Dead birdIt wouldn’t do to get too excited about a single poll, but the Scotsman’s most recent YouGov, showing the Lib Dems falling to 5%, behind the Greens’ 6% on the list, is certainly a first. The Scotsman’s seat projections also show them behind, with just 5 seats.

Isn’t it inconceivable they could fall that low? It’s way below the predictions being made by my esteemed colleagues. After all, the Highlands and Islands returned four Lib Dem MSPs alone last time, including the ultra-safe pair of Northern Isles seats. Edinburgh West, as was, they held by 17% over the SNP – but the Westminster seat they won by just 8% last year. Could North-east Fife go blue again? And on the lists, missing out in Glasgow, Central, and West seems plausible, but beyond that?

Parties, especially old parties like the Liberals, often seem immutable, a fixture. But all things must pass, sooner or later, and there is one particularly eye-catching example – the Aussie Democrats. A green-tinged centrist party, they regularly held the balance of power (“kept the bastards honest”, in the parlance). In 1998 they went into the election campaign against GST, a regressive sales tax akin to VAT, before going in with the right to deliver it. Sound familiar?

Thereafter the decline became terminal, and in 2009, their last elected representative went independent, probably closer to the whimper end for the death of a political party.
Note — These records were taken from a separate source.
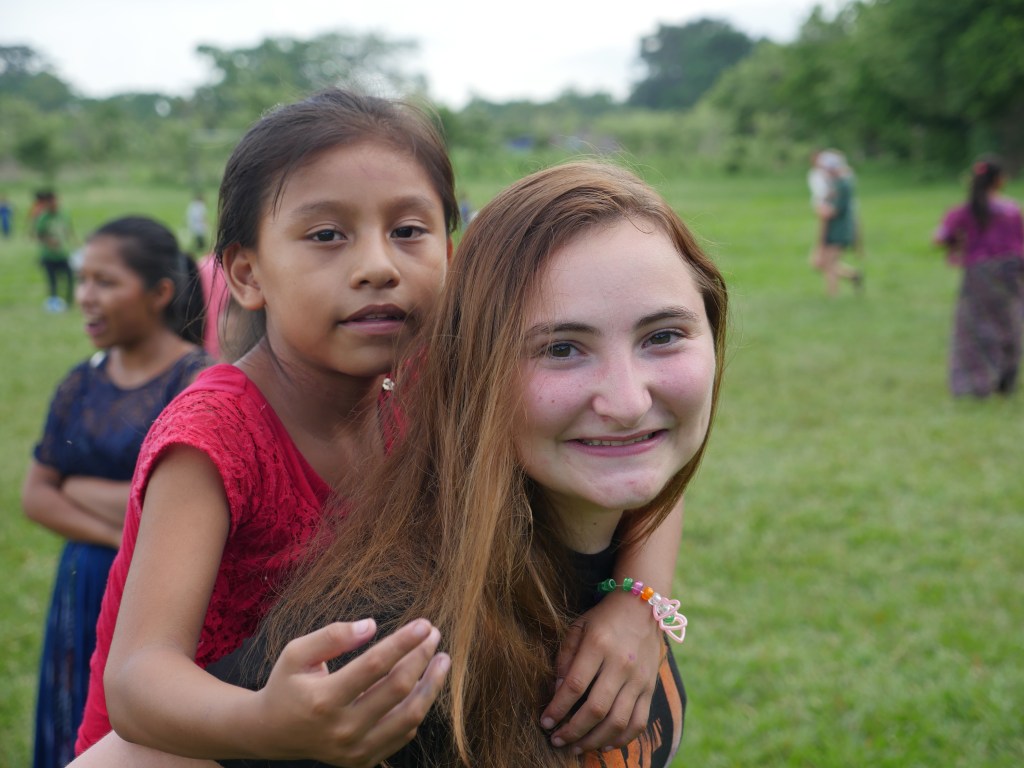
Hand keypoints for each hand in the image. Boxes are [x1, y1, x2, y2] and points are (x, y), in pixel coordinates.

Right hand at [253, 618, 449, 766]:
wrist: (271, 733)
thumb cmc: (287, 685)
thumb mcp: (297, 652)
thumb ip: (333, 636)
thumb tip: (372, 625)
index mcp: (324, 699)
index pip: (375, 665)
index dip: (403, 642)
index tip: (423, 624)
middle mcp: (342, 729)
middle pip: (398, 689)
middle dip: (422, 657)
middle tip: (434, 635)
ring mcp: (355, 750)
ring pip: (409, 716)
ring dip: (432, 686)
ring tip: (442, 661)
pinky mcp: (363, 760)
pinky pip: (403, 734)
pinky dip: (418, 708)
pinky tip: (423, 686)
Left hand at [540, 593, 661, 753]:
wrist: (643, 606)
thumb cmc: (604, 617)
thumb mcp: (578, 626)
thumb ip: (565, 657)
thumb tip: (557, 692)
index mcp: (599, 646)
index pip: (576, 686)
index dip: (558, 708)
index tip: (545, 722)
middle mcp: (621, 664)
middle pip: (596, 709)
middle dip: (572, 731)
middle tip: (556, 741)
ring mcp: (639, 679)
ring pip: (617, 722)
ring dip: (594, 741)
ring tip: (576, 748)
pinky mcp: (650, 688)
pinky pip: (638, 722)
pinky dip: (621, 739)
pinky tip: (603, 745)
It hasn’t happened in isolation, of course. At the same time the Australian Greens have grown from strength to strength, and last year not only got their first AV seat in the lower house but won a Senate seat in every state.

So could it happen here? Let’s not be premature, but parties need a base, and they need to be seen to stand for something. The Lib Dems have knocked some of their base out – the anti-war, anti-fees, anti-politics, lower case green and leftish elements. As per Jeff’s recent post, I defy anyone to identify anything they stand for, given the extraordinarily inept deal they struck with the Tories, handing over their red line issues and letting Cameron keep all his.

The strongest peg remaining would appear to be the old rural Liberal vote. Some advice for Tavish: don’t do anything to annoy them.